# STUDIETEKST
========
Regeling vervallen per 02-06-2016

Regeling salaris en vergoedingen medewerkers gemeente Krimpenerwaard 2015

Geldend van 28-01-2015 t/m 01-06-2016 met terugwerkende kracht vanaf 01-01-2015

Intitulé

Regeling Salaris en vergoedingen medewerkers gemeente Krimpenerwaard 2015

Het college van burgemeester en wethouders van de gemeente Krimpenerwaard;

gelet op:

  • de Ambtenarenwet, artikel 160 van de Gemeentewet alsmede artikel 3:1 van de Collectieve arbeidsvoorwaardenregeling en Uitwerkingsovereenkomst (hierna CAR-UWO);

  • de instemming van de Bijzondere Commissie voor Georganiseerd Overleg van 27 november 2014:

B E S L U I T :

vast te stellen de navolgende:

Regeling Salaris en vergoedingen medewerkers gemeente Krimpenerwaard 2015

Begripsbepalingen

Artikel 1

In de regeling wordt verstaan onder:

  • a.
========
# UITTREKSELS VERMELDINGEN
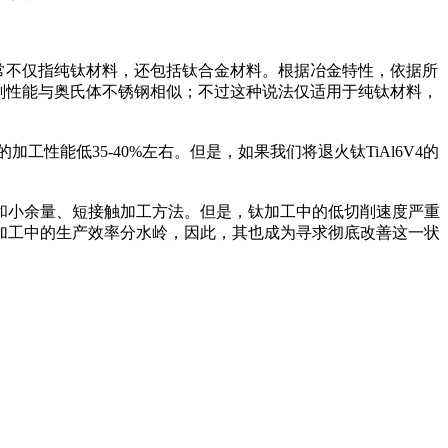
常不仅指纯钛材料，还包括钛合金材料。根据冶金特性，依据所
的切削性能与奥氏体不锈钢相似；不过这种说法仅适用于纯钛材料，
工性能低35-40%左右。但是，如果我们将退火钛TiAl6V4的
小余量、短接触加工方法。但是，钛加工中的低切削速度严重
加工中的生产效率分水岭，因此，其也成为寻求彻底改善这一状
========
# OPDRACHT
Noem alle datums die in de studietekst voorkomen.

# UITWERKING
- 02-06-2016
- 28-01-2015
- 01-06-2016
- 01-01-2015
- 27 november 2014